All seven members of the Havasupai Tribal Council either attended the elementary school or have family members who did. During the media tour February 17, council members spoke emotionally about the lack of adequate education in the canyon—either for themselves or their Havasupai children.
“We’re looking at over 50 years of people not getting an education,” said Councilwoman Coleen Kaska, who attended Havasupai Elementary through fourth grade and then transferred to a public school in Phoenix, where she was mistreated.
“I was made fun of,” she said. “I didn’t know how to read or write.”
Councilwoman Carletta Tilousi graduated from eighth grade in the canyon but was poorly prepared for high school. “I didn’t know fractions, and I had to get special tutors to catch up,” she said. “It was humiliating. Our kids don’t know they’re not being provided the proper level of education until after they leave.”
But the real tragedy comes when the rising generation loses its culture and connections to the ancestral homeland, Tilousi said.

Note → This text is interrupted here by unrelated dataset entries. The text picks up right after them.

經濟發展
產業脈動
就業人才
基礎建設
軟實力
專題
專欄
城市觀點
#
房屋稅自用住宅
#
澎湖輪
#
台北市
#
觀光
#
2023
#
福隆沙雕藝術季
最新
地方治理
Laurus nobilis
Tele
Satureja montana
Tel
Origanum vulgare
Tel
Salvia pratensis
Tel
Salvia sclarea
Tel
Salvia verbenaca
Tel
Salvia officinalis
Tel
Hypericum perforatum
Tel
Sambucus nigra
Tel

“I chose not to send my kids to school here,” she said. “That’s unfortunate because we want them to be part of this community.”
Councilwoman Ophelia Watahomigie-Corliss also sent her children away from the village to go to school.
“Education is important,” she said. “We live in a canyon, but we also live in the bigger world. Our children deserve the same chance to learn and earn the same education as anyone else.”
All of this adds up to a “systemic failure” on behalf of an entire village, said Therese Yanan, executive director of the Native American Disability Law Center. “The BIE has the responsibility to make sure all kids have an education and all the services they need, and we’re talking about more than reading and math.”
The Native American Disability Law Center, along with Public Counsel and the law firms Munger, Tolles & Olson LLP and Sacks Tierney P.A. are handling the case pro bono. The American Civil Liberties Union of New Mexico also is participating.
“The BIE is violating civil rights by failing its responsibilities to children and the community,” Yanan said. “The BIE isn’t leaving them a lot of choices, and the choices that exist, they’re all bad. Families and students really aren’t given any options.”
Named as defendants in the case are the BIE; former Interior Secretary Sally Jewell; former Principal Deputy Assistant Secretary of Indian Affairs Lawrence Roberts; BIE Director Tony Dearman; and Havasupai Elementary School Principal Jeff Williamson. Plaintiffs are not seeking a monetary settlement. Instead, they are asking the court to order defendants to correct their course and meet their responsibilities to provide an adequate education for Havasupai children.
Although the Tribal Council is not a plaintiff in the case, members approved a resolution supporting the lawsuit and the families involved. It also is encouraging other parents or Havasupai children to come forward.
“Despite all the beauty around us, our children are being deprived of an education,” Vice Chairman Edmond Tilousi said. “What happens when an entire generation of students is denied an education? Our children cannot afford to wait. We simply ask the BIE for what our children are rightfully entitled.”
Neither the BIE or the Bureau of Indian Affairs is commenting on the lawsuit. According to Yanan, plaintiffs are waiting for an initial response from the BIE before moving forward.